Dear Editor,

Road traffic accidents (RTAs) are the leading cause of injury-related deaths globally. The road safety crisis has become a global epidemic comparable to diseases such as malaria, tuberculosis or HIV. About 1.35 million people globally die every year in road accidents, and more than one-fourth of these fatalities are estimated to happen in South Asia1. The World Health Organization (WHO) and the World Bank have noted that, by 2020, deaths from RTAs would become a main cause of mortality in many countries2.
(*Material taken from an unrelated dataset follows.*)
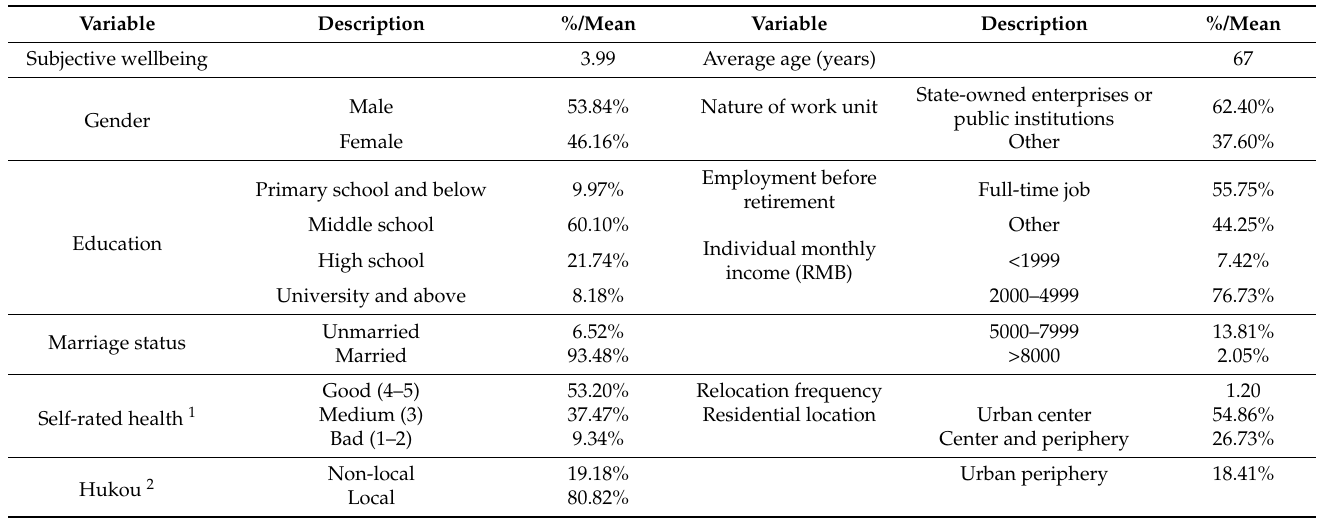
Table 1. Sociodemographic attributes of the survey participants ( N =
There has been an alarming rise in road traffic accidents in Bangladesh over the past few years, which has become a national problem. Every day about eight people die in RTAs, but the actual rate of fatality is likely to be higher3. In 2019, at least 5227 people were killed and 6953 injured in 4702 road accidents across the country4, with accompanying increased healthcare costs for Bangladesh. Moreover, there is a shortage of traffic laws in Bangladesh, which has the lowest traffic law compliance rate compared to other countries in South Asia5. Bangladesh loses 1.2 billion pounds per year due to RTAs, which is equivalent to 2% of GDP and all of the foreign aid it receives annually6. Over 70% of poor households report that their household income and food consumption decreased and 61% were forced to arrange a loan after a road death in Bangladesh7. RTAs in Bangladesh have yet to get proper attention, which is alarming and the time has arrived to confront this challenge.

A common factor to reduce RTAs is the collection and use of comprehensive data. The interpretation of these data can lead to a better understanding of operational problems, accurate diagnosis of accident problems, and the development of remedial measures. However, there is a lack of adequate research on RTAs in Bangladesh and more research is needed to identify the actual causes and ways to reduce RTAs.